WHAT THIS EXERCISE ASKS
1 – What is the largest discount the DynamoDB reserved capacity text says this option can give?
2 – Duplicate the part of the DynamoDB reserved capacity text that begins at the words "DynamoDB Reserved Capacity Fundamentals" and stops after the words "mode (NOT On-Demand)".

EXCERPT TO READ
DynamoDB Reserved Capacity Fundamentals

Definition: DynamoDB Reserved Capacity provides significant discounts (up to 77%) on provisioned throughput capacity in exchange for a 1-year or 3-year commitment.

Commitment Parameters:

  • Read Capacity Units (RCUs): Minimum 100 RCUs per reservation
  • Write Capacity Units (WCUs): Minimum 100 WCUs per reservation
  • Region: Reservation applies to a specific AWS Region

Key Characteristics:

  • Applies ONLY to Provisioned capacity mode (NOT On-Demand)
  • Purchased separately for RCUs and WCUs
  • Can purchase multiple reservations to increase coverage
  • Applies automatically to provisioned capacity usage in region
  • Does NOT apply to Global Secondary Index (GSI) capacity automatically
  • No size flexibility - use-it-or-lose-it model

Important Limitations:

  • Minimum purchase: 100 RCUs or 100 WCUs per reservation
  • Cannot apply to On-Demand (PAY_PER_REQUEST) tables
  • Cannot transfer between regions
  • GSI capacity must be considered separately
  • Does not cover storage costs

DynamoDB Reserved Capacity Discounts

Discount Levels (approximate):

| Term | Payment Option | Discount vs Provisioned On-Demand | |------|----------------|----------------------------------| | 1 Year | No Upfront | ~25% | | 1 Year | Partial Upfront | ~42% | | 1 Year | All Upfront | ~54% | | 3 Year | No Upfront | ~53% | | 3 Year | Partial Upfront | ~75% | | 3 Year | All Upfront | ~77% |

Cost Comparison Example (1000 WCUs, us-east-1):

  • Provisioned On-Demand: ~$470/month
  • 1-Year All Upfront Reserved: ~$216/month effective
  • 3-Year All Upfront Reserved: ~$108/month effective

GSI Considerations:

  • GSI capacity is billed separately from base table
  • Reserved capacity covers total provisioned capacity in region
  • Applies across all tables and GSIs using provisioned mode
  • Plan total regional capacity needs including GSIs

DynamoDB Reserved Capacity Strategy

Hybrid Approach: Combine reserved capacity with auto-scaling

Planning Steps:

  1. Analyze 30+ days of CloudWatch metrics for all tables
  2. Sum baseline (minimum consistent) capacity across tables/GSIs
  3. Reserve 70-80% of total baseline capacity
  4. Configure auto-scaling for capacity above reserved
  5. Review quarterly and adjust reservations

Example Architecture:

  • Table 1: 300 WCUs baseline, peaks to 800
  • Table 2: 200 WCUs baseline, peaks to 500
  • Total baseline: 500 WCUs
  • Reserved: 400 WCUs (80% of baseline)
  • Auto-scaling handles peaks up to combined 1500 WCUs

When NOT to Use Reserved Capacity:

  • Unpredictable or highly variable workloads
  • New applications without usage history
  • Tables using On-Demand capacity mode
  • Short-term or temporary tables
  • Workloads being migrated to serverless

Term Commitments: 1-Year vs 3-Year

1-Year vs 3-Year Term Comparison
Figure 4: Term Commitment Trade-offs

1-Year Term Analysis

Characteristics:

  • Lower commitment risk
  • Easier to adapt to changing needs
  • Lower discount than 3-year (typically 15-25% less savings)

Items in a dataset
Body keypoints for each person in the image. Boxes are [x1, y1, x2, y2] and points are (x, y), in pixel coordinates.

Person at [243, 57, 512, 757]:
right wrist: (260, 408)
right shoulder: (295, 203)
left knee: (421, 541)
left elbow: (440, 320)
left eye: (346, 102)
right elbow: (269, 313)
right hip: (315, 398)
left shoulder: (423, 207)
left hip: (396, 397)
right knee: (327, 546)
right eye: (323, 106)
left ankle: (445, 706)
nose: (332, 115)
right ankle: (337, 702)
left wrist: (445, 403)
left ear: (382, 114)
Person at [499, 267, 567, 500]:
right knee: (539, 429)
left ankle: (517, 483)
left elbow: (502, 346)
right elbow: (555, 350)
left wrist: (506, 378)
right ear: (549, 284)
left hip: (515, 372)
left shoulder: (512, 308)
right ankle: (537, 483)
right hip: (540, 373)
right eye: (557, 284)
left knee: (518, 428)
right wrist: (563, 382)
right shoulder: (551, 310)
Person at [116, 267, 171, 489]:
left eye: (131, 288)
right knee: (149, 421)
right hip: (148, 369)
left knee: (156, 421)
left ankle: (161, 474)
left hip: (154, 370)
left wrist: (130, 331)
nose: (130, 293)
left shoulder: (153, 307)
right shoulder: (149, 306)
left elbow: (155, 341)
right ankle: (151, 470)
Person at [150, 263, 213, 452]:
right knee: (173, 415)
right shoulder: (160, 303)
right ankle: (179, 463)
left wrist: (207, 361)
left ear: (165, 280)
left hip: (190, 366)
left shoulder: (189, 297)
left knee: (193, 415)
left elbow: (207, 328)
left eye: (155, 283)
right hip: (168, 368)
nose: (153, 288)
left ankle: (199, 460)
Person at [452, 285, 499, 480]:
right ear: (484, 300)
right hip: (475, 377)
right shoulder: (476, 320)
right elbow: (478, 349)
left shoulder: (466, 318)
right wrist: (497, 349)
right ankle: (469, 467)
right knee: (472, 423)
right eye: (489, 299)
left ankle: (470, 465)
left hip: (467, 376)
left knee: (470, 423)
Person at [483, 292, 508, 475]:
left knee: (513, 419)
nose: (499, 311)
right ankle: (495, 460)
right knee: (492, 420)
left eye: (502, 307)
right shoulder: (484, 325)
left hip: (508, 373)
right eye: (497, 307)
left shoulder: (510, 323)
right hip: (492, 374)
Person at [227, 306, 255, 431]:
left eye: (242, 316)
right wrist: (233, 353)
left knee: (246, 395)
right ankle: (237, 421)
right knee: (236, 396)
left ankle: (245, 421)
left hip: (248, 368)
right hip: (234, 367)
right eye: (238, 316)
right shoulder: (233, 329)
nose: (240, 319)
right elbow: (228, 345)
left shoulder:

OUTPUTS BY TASK
1 – Up to 77%.

2 –
DynamoDB Reserved Capacity Fundamentals

Definition: DynamoDB Reserved Capacity provides significant discounts (up to 77%) on provisioned throughput capacity in exchange for a 1-year or 3-year commitment.

Commitment Parameters:

  • Read Capacity Units (RCUs): Minimum 100 RCUs per reservation
  • Write Capacity Units (WCUs): Minimum 100 WCUs per reservation
  • Region: Reservation applies to a specific AWS Region

Key Characteristics:

  • Applies ONLY to Provisioned capacity mode (NOT On-Demand)